I think it just makes me uncomfortable because it can't be relied on in any case but the very simplest one. If all you have is one task with dependsOn and the dependent tasks aren't referenced in any other dependsOn and there are no transitive dependencies that might affect the order, then it works. Otherwise, it might look to work one day unless you later add any of the above (and perhaps other things I haven't thought of) and then it stops executing in the order you want.

Hmmm... I think my issue is that you want something specific but because of the lack of a proper way to specify that relationship, you are hoping that dependsOn will fit the bill. The OCD engineer in me would rather have a way to explicitly define what you want rather than relying on potentially fragile behavior as a side-effect of something else. :)

It seems like the 'macro' idea described by Andy is closer to an explicit way of specifying what is really going on.

-Paul

On 11/24/2010 3:33 PM, Gretar Arnason wrote:
Thanks Andy, nice workaround. I would of course like to have the more
concise syntax of dependsOn ;)
I didn't know you could actually call the tasks this way. I found one
buried example of this in the documentation after searching.
At least I've learned one new thing about gradle in this discussion.

I still don't understand though why so many are against task dependency
respecting dependsOn order yet. I've not seen compelling evidence that
it is harmful in anyway (at least not more than how it is today).

Thanks again Andy for this, I very well might use this approach for my
'macros' :)

gretar


On Wed, Nov 24, 2010 at 8:05 PM, Andrew Spina <[email protected]
<mailto:[email protected]>> wrote:

    As a potentially alternate solution, is there a way for one task to
    explicitly execute another task? Perhaps Gretar could write
    something like this:

    task secureDeploymentOfSomething << {
    setupSecurity.execute()
    deploySomething.execute()
    }

    Gretar's use case sounds a little bit like a macro to me (esp. given
    that 'gradle setupSecurity deploySomething' does the job)

    Just a thought...

    Andy

    On Nov 24, 2010, at 11:14 AM, Gretar Arnason wrote:

    Hi Robert.

    On Wed, Nov 24, 2010 at 3:20 PM, Robert Fischer
    <[email protected]
    <mailto:[email protected]>> wrote:

        Yeah, we really don't want dependsOn to imply an ordering, because
        else builds will just end up being a broken mess of unnecessary
        bookkeeping.  It would also kill the ability to do concurrent
        build
        steps (should we have such a thing).

        ~~ Robert.


    I'm not following this logic, I would assume that if the general
    case is that ordering is not guaranteed then how would respecting
    the order change anything for those who do not assume any specific
    order? So for those assuming no specific ordering, explicit
    ordering should not harm them.
    I would also think that it would be better to tag concurrent
    steps/tasks explicitly rather than have some implicit concurrency
    running in the build?
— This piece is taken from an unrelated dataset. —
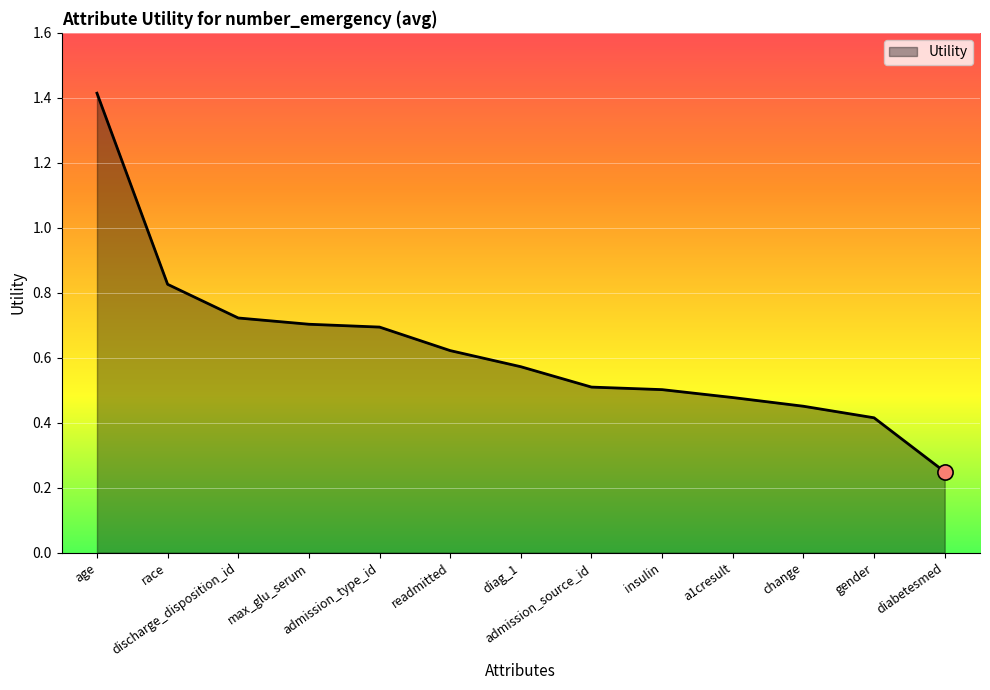

Which has a higher value, max_glu_serum or age?

age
But then again I might not have the full
    picture of what you are thinking when you say concurrent steps :)

    All that aside, does anyone have any suggestions how to be able to
    run tasks b and a in that order without renaming them (which in my
    mind would lead to broken mess of unnecessary bookkeeping) or
    introducing dependencies between them.
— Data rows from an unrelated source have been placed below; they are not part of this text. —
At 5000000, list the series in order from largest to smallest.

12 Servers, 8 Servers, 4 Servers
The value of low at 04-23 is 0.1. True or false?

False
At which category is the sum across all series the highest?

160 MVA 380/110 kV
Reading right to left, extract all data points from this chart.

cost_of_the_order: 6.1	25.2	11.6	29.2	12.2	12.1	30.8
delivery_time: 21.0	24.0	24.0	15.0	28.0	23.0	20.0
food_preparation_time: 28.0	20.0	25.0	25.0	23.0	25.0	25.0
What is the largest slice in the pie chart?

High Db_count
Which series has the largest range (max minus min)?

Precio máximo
    Maybe a more concrete example might help:

    task setupSecurity << {
       ...
    }

    task deploySomething << {
      ...
    }

    task secureDeploymentOfSomething (dependsOn: ["setupSecurity",
    "deploySomething"])<< {
      ...
    }

    Now under most circumstances I use the deploySomething task but
    now and then I need to be able to setup the security beforehand
    and I don't want to do it by saying task
    deploySomething(dependsOn: setupSecurity).
    And I'd like to have a more convenient way of starting the tasks
    other than using >gradle setupSecurity deploySomething (which
    incidentally seems to respects the order of task given).